What "in-process" buys us:

The viewer still binds viser to localhost:8080, and the atlas frontend iframes that URL. The browser↔Python WS that viser uses internally is unchanged — that's still how button clicks reach the Python event handlers. The only thing that's gone is a second WS hop between atlas and "the viewer container".

Directory layout

atlas/
├── .devcontainer/            # unchanged
│   ├── devcontainer.json
│   ├── Dockerfile.dev
│   └── Dockerfile.base
├── pyproject.toml            # MODIFIED — adds viser, yourdfpy
├── sim_viewer/               # NEW — sibling Python package
│   ├── __init__.py
│   ├── server.py             # starts viser; called from atlas main
│   ├── scene.py              # URDF load, joint update, button bindings
│   └── urdf/
│       └── fairino30_v6.urdf # vendored from FAIR-INNOVATION/frcobot_ros2
└── servo7/
    ├── nodes/
    │   └── robot_node.py     # MODIFIED — sim_mode flag + SimEngine + 100Hz timer
    └── sim/
        └── kinematic_engine.py  # NEW — EngineBackend (pinocchio FK + hpp-fcl)

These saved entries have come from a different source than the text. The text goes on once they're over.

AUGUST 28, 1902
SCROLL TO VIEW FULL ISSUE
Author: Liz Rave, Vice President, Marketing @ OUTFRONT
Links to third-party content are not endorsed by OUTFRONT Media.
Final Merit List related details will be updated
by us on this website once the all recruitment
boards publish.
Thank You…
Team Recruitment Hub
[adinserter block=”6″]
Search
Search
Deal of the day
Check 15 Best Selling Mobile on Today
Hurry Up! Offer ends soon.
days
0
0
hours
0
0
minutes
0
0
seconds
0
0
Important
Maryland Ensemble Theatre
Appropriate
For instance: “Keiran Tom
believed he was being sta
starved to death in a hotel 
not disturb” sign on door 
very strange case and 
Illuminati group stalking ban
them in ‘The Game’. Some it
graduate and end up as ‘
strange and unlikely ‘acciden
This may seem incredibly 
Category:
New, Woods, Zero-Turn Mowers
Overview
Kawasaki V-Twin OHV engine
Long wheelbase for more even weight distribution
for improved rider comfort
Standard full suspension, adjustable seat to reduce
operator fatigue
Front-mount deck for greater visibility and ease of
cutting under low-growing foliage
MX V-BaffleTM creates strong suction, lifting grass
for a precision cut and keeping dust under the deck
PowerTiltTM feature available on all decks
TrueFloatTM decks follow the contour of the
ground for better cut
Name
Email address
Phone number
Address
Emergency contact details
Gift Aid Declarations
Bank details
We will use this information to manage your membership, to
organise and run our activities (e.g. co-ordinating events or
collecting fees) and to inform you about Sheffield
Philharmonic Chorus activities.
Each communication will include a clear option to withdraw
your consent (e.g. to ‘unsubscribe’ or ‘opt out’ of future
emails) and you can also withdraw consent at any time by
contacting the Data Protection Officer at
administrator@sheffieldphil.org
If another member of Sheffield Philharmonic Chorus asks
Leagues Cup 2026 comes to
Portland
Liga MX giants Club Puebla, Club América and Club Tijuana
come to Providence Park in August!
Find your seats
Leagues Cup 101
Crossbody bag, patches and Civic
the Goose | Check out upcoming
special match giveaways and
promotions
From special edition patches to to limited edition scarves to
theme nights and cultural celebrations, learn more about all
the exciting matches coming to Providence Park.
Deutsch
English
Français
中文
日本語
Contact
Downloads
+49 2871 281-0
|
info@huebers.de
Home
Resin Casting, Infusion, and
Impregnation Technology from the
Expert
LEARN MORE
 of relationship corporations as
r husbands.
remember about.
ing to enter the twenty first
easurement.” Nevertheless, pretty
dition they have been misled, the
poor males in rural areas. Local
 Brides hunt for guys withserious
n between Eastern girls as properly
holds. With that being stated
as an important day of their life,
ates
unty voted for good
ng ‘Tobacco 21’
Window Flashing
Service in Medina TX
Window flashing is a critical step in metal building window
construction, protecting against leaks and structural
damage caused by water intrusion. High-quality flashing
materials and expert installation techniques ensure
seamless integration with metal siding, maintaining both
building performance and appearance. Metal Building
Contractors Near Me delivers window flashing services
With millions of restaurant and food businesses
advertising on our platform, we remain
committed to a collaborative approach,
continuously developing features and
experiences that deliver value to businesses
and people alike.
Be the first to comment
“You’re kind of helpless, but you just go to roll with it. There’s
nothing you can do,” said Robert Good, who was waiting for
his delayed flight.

The viewer is a normal Python package, importable from atlas's entrypoint:

# atlas main.py (sketch)
from sim_viewer import start_viewer
from servo7.system import system_state

viewer = start_viewer(system_state, robot_id="fairino", port=8080)
# atlas continues — orchestrator, robot_node, etc.

10. Smallest concrete next step — ship v0

Just the backend gate. No viewer, no frontend changes. v0 is verifiable entirely from atlas logs and SystemState snapshots — that's the point of splitting it out.

  1. Sim Engine. Add servo7/sim/kinematic_engine.pyEngineBackend implementation using pinocchio FK + hpp-fcl. Loads URDF, exposes step(action, dt) → RobotState.
  2. Sim flag in RobotNode. Modify servo7/nodes/robot_node.py: take a sim_mode: bool, instantiate the engine, route handle_action through it when the flag is on. Add a 100 Hz timer to keep state live between commands. Add a SET_SIM_MODE WS handler for live toggle (driver's connect/disconnect called on flip).
  3. FR30 URDF. Vendor fairino30_v6.urdf from FAIR-INNOVATION/frcobot_ros2 into servo7/sim/urdf/. Confirm mass/inertia are real values, not placeholders.

Acceptance test: start atlas with real Fairino driver, sim_mode = true in config. Send a teleop command from the leader arm. Observe in logs: SystemState["fairino"] joint positions update to the commanded values; the real arm does not move. Send SET_SIM_MODE false over WS. Send the same command. Now the real arm moves and reports back through the encoders. Dry-run-then-execute, end to end, with zero frontend code touched.

Roughly 1 day if the URDF lands clean. v1 (Sim Viewer + iframe) layers on top without changing any v0 code — it's just a new subscriber to SystemState.